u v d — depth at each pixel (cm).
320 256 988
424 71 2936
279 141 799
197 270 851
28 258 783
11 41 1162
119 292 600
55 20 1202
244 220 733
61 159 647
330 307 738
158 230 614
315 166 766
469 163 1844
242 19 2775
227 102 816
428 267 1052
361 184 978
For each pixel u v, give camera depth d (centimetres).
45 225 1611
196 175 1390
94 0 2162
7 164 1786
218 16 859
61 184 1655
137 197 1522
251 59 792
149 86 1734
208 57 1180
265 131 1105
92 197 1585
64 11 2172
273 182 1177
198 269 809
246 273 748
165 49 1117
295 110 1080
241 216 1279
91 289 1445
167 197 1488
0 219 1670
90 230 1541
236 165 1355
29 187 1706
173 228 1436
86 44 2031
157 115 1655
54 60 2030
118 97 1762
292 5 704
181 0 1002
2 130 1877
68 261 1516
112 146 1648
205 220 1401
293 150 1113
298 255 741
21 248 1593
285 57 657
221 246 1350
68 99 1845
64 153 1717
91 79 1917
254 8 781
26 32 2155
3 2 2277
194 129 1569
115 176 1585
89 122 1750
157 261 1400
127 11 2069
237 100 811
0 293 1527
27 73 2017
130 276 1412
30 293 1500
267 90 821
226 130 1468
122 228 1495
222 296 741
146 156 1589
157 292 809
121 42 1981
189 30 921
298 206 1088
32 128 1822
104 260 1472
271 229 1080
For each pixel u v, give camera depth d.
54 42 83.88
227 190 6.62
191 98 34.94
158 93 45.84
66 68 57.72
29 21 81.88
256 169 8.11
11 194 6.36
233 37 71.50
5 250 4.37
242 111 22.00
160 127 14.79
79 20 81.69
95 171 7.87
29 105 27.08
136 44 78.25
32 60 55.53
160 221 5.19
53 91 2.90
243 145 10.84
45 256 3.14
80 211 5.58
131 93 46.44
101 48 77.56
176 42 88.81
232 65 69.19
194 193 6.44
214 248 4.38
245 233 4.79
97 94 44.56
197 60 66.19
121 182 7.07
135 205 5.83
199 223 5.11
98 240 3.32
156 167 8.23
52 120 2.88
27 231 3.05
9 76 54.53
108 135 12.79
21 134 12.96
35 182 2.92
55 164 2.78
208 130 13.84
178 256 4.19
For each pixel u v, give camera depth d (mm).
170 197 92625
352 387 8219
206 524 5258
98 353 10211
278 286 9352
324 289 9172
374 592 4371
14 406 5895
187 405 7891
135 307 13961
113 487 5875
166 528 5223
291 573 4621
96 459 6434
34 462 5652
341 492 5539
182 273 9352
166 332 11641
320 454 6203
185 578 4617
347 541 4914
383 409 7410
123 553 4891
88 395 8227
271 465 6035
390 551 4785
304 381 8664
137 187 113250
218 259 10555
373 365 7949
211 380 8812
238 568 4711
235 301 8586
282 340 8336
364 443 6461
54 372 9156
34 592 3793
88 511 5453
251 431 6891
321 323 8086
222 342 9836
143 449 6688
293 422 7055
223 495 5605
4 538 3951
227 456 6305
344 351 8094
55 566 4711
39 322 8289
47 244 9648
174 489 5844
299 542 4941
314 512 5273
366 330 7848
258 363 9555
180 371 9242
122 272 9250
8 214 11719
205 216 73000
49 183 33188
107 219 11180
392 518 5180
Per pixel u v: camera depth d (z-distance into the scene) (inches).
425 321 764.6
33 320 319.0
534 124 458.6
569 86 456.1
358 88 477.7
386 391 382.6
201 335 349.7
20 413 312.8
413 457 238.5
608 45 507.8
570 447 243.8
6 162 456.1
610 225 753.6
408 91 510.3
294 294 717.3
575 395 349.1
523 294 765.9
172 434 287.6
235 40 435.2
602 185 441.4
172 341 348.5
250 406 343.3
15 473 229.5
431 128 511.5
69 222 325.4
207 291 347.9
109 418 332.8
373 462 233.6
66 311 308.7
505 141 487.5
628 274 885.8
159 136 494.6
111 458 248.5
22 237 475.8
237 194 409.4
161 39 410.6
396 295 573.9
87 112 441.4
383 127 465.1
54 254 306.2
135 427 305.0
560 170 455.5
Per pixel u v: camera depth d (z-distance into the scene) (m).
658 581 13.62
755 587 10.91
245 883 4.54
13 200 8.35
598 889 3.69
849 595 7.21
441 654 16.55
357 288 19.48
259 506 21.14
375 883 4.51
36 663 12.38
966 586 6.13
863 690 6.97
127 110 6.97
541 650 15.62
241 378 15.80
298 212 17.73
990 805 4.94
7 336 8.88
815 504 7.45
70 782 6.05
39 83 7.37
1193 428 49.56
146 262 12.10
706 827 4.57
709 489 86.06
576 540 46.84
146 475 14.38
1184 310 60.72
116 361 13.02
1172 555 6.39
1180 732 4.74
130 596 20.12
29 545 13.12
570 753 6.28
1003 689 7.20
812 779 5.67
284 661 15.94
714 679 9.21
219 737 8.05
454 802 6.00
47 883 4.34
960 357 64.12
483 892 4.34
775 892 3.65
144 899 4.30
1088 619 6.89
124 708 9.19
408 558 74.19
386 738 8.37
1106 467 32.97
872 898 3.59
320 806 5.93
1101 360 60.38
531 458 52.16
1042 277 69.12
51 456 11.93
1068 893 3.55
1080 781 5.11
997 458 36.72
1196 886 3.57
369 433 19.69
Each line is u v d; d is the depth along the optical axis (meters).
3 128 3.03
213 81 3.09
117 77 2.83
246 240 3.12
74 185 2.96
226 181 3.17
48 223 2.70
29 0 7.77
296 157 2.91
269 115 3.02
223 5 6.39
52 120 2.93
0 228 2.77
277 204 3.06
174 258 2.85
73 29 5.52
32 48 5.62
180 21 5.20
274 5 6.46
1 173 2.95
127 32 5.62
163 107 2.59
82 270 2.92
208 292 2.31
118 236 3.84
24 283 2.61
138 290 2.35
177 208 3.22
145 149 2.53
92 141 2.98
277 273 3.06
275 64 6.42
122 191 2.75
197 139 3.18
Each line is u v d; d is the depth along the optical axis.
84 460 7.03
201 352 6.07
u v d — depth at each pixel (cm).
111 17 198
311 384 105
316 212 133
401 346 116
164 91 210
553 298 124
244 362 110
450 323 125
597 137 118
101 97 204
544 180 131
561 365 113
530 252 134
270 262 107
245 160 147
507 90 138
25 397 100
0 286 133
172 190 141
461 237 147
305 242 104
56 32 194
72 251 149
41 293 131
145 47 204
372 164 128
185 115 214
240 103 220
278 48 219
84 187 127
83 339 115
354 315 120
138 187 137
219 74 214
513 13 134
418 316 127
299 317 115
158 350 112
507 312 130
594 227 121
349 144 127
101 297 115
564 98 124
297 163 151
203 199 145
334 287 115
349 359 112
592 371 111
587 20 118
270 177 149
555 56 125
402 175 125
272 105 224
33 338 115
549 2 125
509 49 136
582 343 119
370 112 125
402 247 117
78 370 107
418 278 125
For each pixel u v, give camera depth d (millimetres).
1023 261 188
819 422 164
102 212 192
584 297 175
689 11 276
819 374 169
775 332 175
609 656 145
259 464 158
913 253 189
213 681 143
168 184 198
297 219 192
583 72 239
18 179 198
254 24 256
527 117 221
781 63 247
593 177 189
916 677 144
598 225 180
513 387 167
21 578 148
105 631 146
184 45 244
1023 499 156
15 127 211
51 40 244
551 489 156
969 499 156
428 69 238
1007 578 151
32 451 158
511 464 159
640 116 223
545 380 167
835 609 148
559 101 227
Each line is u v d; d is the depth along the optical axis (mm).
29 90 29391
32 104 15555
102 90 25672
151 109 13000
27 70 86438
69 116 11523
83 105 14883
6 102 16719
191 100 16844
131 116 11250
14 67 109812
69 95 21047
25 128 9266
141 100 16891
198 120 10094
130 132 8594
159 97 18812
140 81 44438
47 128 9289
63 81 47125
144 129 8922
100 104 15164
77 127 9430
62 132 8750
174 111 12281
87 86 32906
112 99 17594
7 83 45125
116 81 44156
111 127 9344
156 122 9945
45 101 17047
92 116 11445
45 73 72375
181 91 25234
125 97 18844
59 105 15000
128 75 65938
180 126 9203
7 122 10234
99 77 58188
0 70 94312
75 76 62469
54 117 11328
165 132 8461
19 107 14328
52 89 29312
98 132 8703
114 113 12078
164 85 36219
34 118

◆ What the task requires
A single number is the answer here: the count of lines in the material above holding the string "distance".

◆ Task result
2